Directive 1:
Answer these questions using the setup instructions.
(a) Which file is downloaded and unzipped on the PC?
(b) To which directory is "adx_PR3_uart180.py" moved on the Pi?
(c) How many times is the command run in the terminal window?
Directive 2:
Decide whether each statement agrees with the setup instructions. Answer yes or no, and quote the words that decide it.
(a) The file "adx_PR3_uart180.py" is downloaded onto the PC.
(b) Two sample files are attached.
(c) Once the upload finishes, the two wires go back into RX and TX on the Arduino.
Directive 3: Summarize the setup instructions in two sentences.
====== Extract ======
Then download the Arduino sample sketch into your PC. Two sample files are attached below. In your PC, click and download "adx_PR_arduino.zip" and unzip it. After that upload it to your Arduino with using IDE in your PC. If upload finished, plug again the 2 wires into RX and TX in Arduino, which were unpluged temporarily above.
Finally download the other sample code "adx_PR3_uart180.py" into your Pi. Open this page in your Pi and download it into your Pi. Then move it to your home directory "/home/pi".
Open terminal window in your Pi and run the next command twice(*). (* See note below.)
- $ python /home/pi/adx_PR3_uart180.py -19290
- $ python /home/pi/adx_PR3_uart180.py -19290
You see your camera faces the front, if its platform set correctly and camera faced other direction. Next run the command below, camera turns its face with a little panning.
====== Given entries ======
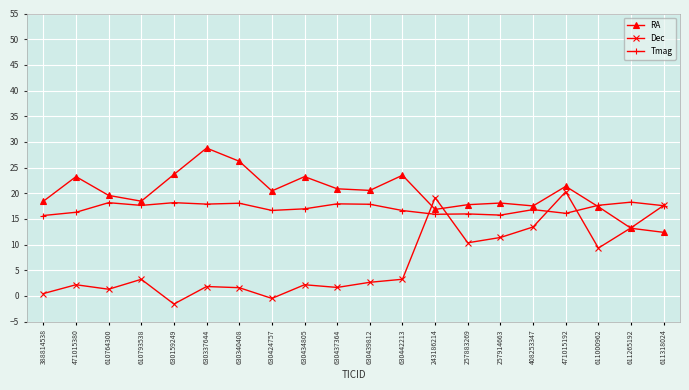

True or false: Tmag and RA cross at least once.

True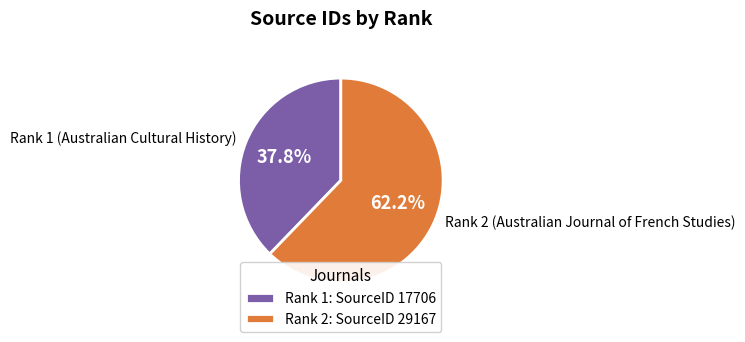

Which category has the smallest portion of the pie?

Rank 1 (Australian Cultural History)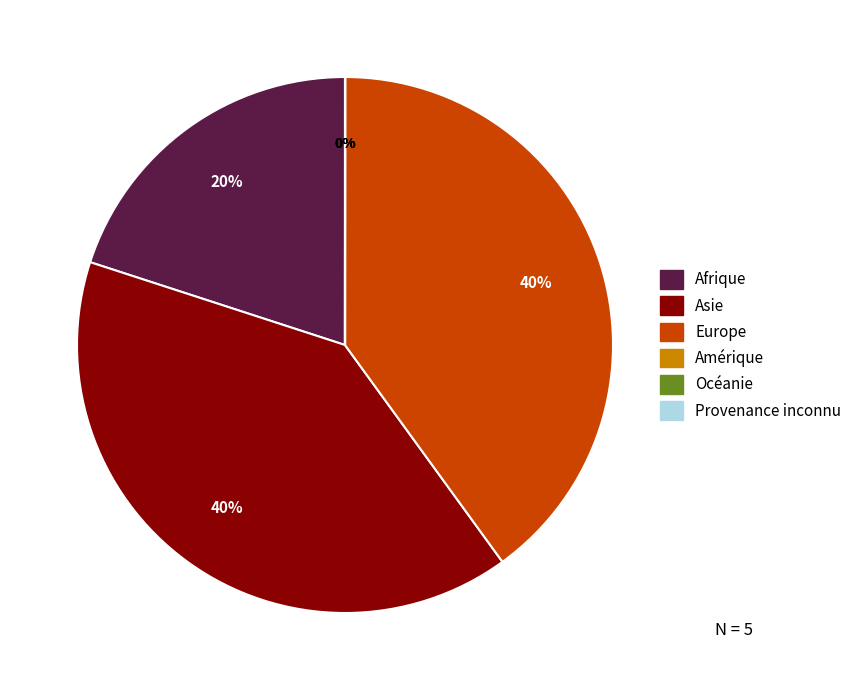

Is the sum of Afrique and Europe greater than half?

Yes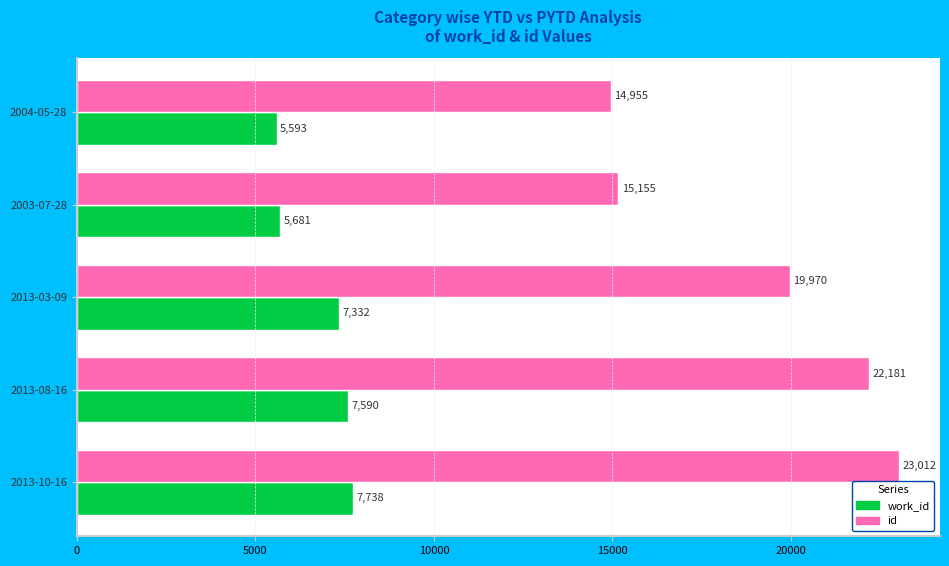

What is the approximate value of id at 2003-07-28, to the nearest 10?

15160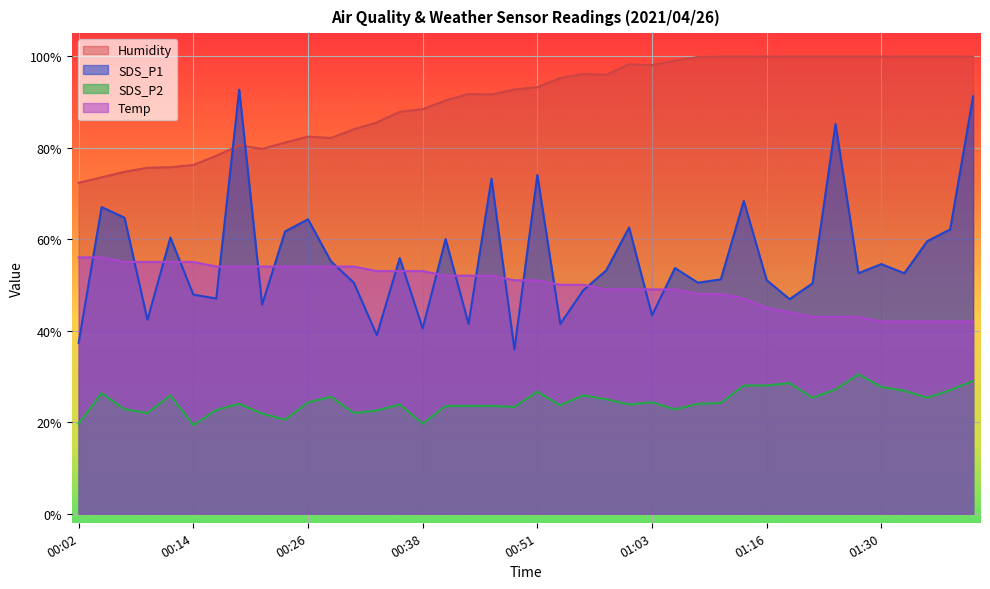

What is the difference between the highest and lowest values at 00:29?

56.6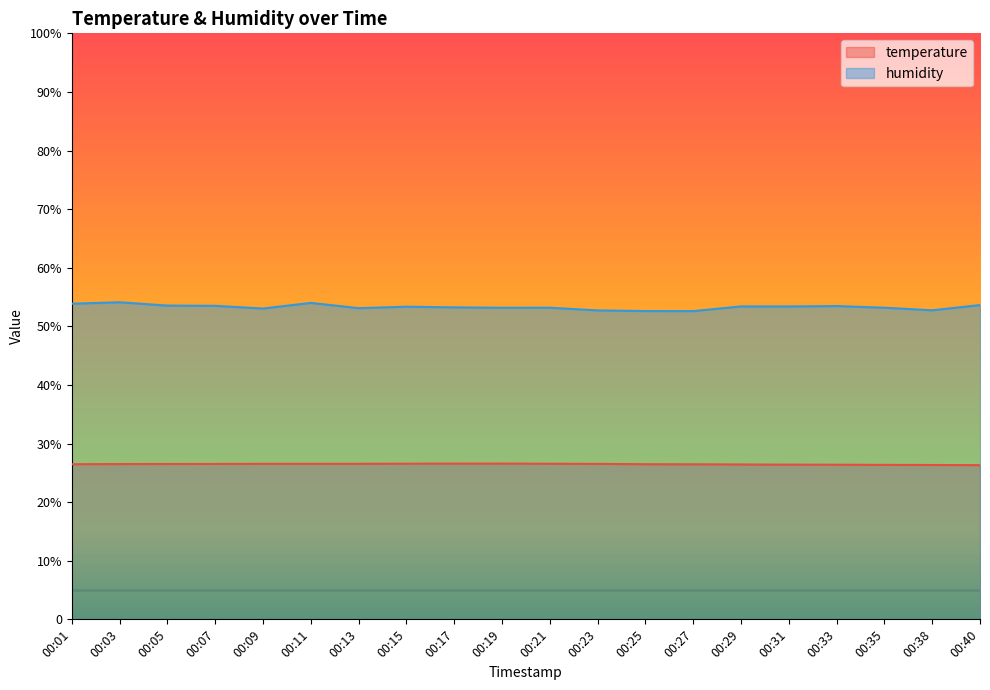

Reading left to right, extract all data points from this chart.

temperature: 00:01=26.5	00:03=26.5	00:05=26.5	00:07=26.5	00:09=26.5	00:11=26.5	00:13=26.5	00:15=26.6	00:17=26.6	00:19=26.6	00:21=26.6	00:23=26.5	00:25=26.5	00:27=26.5	00:29=26.4	00:31=26.4	00:33=26.4	00:35=26.4	00:38=26.3	00:40=26.3
humidity: 00:01=53.9	00:03=54.1	00:05=53.5	00:07=53.5	00:09=53.0	00:11=54.0	00:13=53.1	00:15=53.4	00:17=53.2	00:19=53.2	00:21=53.2	00:23=52.7	00:25=52.6	00:27=52.6	00:29=53.4	00:31=53.4	00:33=53.5	00:35=53.2	00:38=52.7	00:40=53.6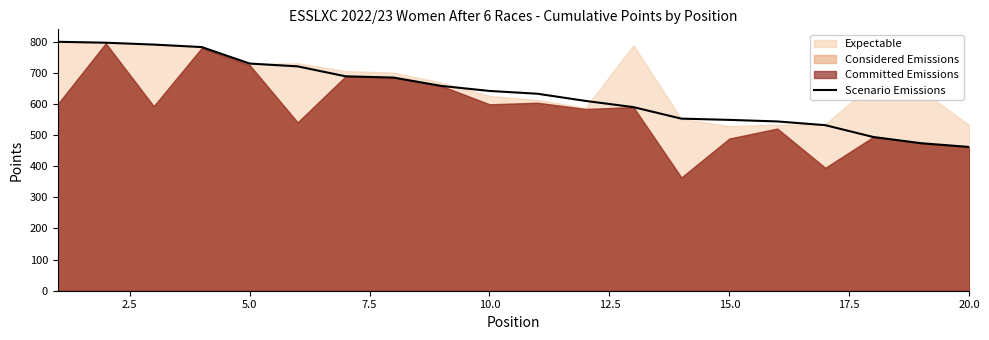

What is the value of the 1st point from the left?

800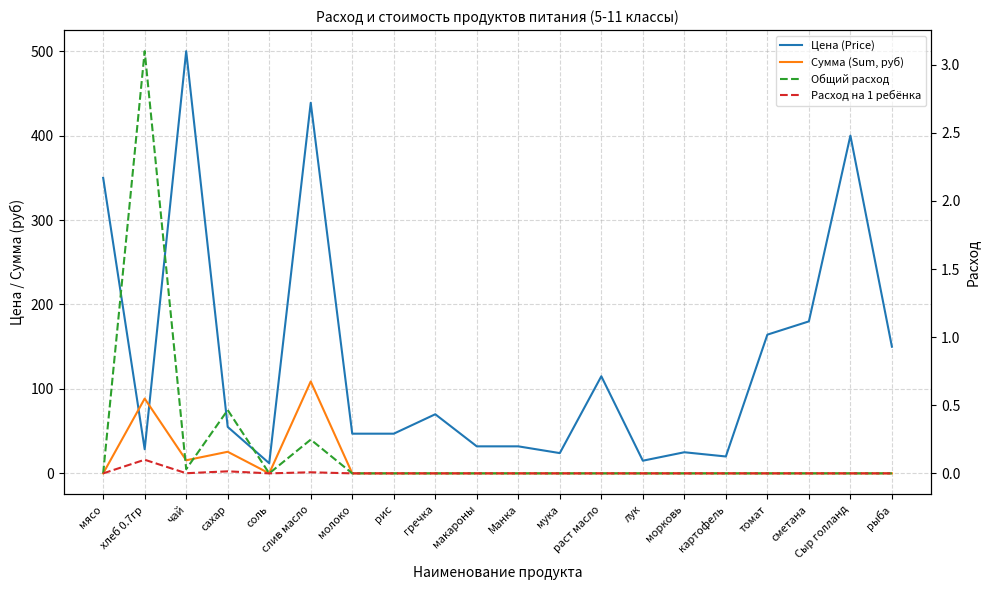

The Общий расход series shows -1.7 at молоко. True or false?

False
======
Response 1:
(a) "adx_PR_arduino.zip"
(b) "/home/pi"
(c) Twice

Response 2:
(a) No. "Finally download the other sample code "adx_PR3_uart180.py" into your Pi."
(b) Yes. "Two sample files are attached below."
(c) Yes. "If upload finished, plug again the 2 wires into RX and TX in Arduino"

Response 3: The Arduino sample sketch "adx_PR_arduino.zip" is downloaded to the PC, unzipped and uploaded to the Arduino with the IDE, after which the two wires are plugged back into RX and TX. The sample code "adx_PR3_uart180.py" is then downloaded into the Pi, moved to "/home/pi" and run twice from a terminal window.